▼
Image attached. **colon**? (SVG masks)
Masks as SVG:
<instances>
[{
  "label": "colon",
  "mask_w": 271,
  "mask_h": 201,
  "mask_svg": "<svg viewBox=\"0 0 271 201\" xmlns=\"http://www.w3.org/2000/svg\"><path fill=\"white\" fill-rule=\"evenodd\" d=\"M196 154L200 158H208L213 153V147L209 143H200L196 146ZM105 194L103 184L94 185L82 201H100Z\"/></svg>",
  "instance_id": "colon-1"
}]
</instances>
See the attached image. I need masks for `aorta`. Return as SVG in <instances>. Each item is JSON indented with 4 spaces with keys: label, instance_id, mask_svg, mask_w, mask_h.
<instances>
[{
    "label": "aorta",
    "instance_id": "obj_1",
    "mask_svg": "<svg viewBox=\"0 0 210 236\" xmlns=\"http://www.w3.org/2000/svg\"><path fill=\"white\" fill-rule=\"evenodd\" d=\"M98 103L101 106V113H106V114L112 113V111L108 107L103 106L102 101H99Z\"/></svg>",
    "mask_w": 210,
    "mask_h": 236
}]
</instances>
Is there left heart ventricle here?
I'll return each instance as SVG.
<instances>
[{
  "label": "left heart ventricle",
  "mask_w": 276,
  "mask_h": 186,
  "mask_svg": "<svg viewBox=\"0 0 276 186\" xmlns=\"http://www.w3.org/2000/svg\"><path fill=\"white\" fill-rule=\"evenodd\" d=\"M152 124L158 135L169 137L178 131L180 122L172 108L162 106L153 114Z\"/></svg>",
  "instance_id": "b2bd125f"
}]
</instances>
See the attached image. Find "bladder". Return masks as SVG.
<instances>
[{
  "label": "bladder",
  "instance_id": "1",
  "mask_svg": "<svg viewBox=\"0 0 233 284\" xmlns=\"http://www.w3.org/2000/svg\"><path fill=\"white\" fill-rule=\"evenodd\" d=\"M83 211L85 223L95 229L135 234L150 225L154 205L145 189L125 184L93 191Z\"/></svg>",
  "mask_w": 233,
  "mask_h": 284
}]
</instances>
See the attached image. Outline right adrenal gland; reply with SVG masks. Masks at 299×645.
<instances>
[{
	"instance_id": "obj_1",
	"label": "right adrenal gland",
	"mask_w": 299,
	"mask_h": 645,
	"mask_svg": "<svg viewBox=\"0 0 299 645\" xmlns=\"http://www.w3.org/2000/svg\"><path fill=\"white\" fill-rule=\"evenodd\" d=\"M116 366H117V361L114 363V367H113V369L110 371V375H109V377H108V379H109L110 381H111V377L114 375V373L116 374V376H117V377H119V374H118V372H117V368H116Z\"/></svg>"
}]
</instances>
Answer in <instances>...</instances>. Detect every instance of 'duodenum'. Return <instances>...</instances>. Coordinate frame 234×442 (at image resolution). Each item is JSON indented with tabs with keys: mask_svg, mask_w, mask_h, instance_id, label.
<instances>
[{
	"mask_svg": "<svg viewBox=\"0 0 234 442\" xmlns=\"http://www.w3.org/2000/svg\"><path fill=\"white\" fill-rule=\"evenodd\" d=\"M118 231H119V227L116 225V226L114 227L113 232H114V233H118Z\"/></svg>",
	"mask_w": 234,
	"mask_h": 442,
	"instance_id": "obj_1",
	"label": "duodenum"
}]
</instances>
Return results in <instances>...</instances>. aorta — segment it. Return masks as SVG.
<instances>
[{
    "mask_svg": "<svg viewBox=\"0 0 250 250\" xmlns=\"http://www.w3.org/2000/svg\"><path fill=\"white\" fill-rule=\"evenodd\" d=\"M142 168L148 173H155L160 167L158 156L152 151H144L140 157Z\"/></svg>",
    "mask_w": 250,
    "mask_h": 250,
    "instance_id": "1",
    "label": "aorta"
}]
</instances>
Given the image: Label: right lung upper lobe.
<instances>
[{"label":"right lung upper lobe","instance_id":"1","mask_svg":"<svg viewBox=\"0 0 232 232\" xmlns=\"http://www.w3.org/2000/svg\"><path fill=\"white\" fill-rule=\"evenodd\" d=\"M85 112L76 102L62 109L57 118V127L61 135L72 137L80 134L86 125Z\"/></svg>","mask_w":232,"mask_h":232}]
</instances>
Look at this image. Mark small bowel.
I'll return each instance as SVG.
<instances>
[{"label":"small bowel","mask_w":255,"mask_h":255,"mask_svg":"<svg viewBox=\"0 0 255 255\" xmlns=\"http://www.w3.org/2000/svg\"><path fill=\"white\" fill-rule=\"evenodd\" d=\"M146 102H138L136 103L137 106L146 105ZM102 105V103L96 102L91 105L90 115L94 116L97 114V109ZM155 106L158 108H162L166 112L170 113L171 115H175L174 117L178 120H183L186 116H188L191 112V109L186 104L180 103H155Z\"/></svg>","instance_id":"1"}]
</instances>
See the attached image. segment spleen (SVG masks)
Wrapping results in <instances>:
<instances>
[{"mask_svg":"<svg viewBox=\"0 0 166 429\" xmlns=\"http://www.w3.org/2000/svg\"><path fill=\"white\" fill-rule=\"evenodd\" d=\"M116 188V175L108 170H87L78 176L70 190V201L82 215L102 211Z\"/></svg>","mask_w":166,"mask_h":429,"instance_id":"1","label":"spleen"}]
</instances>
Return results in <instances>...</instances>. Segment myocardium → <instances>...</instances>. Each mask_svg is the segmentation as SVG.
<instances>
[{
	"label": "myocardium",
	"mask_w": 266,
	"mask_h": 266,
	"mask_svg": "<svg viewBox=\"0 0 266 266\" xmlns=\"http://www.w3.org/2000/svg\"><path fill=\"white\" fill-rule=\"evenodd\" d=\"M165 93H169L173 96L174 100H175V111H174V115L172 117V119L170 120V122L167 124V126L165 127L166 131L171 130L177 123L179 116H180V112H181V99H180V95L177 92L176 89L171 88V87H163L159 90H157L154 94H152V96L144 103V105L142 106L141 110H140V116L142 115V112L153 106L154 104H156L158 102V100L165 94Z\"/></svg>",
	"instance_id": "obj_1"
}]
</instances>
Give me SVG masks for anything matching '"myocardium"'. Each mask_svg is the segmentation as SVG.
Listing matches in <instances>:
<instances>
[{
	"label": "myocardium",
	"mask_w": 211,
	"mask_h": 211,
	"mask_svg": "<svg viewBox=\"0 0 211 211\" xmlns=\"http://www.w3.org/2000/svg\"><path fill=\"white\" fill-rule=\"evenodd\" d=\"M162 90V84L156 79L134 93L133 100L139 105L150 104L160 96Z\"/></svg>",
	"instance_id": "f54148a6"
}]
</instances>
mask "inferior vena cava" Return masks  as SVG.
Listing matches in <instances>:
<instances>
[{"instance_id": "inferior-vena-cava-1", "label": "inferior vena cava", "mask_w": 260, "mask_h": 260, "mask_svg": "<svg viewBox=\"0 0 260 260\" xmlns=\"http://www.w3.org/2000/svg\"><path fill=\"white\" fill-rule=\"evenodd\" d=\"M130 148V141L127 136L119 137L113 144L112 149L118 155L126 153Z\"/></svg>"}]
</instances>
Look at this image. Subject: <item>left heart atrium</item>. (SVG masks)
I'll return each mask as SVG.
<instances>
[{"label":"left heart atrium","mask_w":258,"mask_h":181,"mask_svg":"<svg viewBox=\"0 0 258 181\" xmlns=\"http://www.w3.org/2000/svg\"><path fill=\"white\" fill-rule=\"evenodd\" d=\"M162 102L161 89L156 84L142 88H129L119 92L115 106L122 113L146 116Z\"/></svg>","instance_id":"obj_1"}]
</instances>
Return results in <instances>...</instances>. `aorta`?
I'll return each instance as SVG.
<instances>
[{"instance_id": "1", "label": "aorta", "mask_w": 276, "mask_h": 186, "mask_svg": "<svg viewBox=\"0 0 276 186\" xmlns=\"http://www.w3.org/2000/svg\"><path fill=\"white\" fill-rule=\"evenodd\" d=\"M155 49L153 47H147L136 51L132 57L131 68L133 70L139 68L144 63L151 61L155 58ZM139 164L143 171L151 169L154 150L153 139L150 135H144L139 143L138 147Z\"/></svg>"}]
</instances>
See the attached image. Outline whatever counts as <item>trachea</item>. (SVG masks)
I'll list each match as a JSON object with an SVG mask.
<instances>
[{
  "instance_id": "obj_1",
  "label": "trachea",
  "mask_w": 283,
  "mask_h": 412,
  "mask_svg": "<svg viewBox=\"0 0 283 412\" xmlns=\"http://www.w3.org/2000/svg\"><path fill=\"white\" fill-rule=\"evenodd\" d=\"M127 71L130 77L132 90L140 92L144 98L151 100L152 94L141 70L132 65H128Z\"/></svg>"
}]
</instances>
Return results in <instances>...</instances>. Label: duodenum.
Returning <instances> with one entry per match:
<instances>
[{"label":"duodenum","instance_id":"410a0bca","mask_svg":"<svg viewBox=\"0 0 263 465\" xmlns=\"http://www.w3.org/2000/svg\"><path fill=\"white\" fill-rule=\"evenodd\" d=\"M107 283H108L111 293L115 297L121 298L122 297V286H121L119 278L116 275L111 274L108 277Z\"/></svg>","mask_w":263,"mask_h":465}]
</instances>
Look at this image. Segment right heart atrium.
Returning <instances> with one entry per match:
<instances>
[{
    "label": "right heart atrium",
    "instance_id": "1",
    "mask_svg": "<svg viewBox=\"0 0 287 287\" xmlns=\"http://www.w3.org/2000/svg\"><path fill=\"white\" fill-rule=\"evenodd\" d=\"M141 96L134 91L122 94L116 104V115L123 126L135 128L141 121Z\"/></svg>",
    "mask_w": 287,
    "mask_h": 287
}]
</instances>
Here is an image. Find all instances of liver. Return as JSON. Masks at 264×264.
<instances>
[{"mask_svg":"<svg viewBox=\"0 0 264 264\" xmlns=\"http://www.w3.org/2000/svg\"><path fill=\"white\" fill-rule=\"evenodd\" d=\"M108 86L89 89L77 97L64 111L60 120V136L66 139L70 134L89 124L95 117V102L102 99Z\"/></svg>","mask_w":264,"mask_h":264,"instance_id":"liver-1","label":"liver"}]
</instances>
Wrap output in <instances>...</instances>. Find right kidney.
▲
EXERCISE INSTRUCTIONS:
Print the lines unchanged, beginning at the line that contains "Here is an image." and stopping after the last line.

TASK RESULT:
Here is an image. Find all instances of liver. Return as JSON. Masks at 264×264.
<instances>
[{"mask_svg":"<svg viewBox=\"0 0 264 264\" xmlns=\"http://www.w3.org/2000/svg\"><path fill=\"white\" fill-rule=\"evenodd\" d=\"M108 86L89 89L77 97L64 111L60 120V136L66 139L70 134L89 124L95 117V102L102 99Z\"/></svg>","mask_w":264,"mask_h":264,"instance_id":"liver-1","label":"liver"}]
</instances>
Wrap output in <instances>...</instances>. Find right kidney.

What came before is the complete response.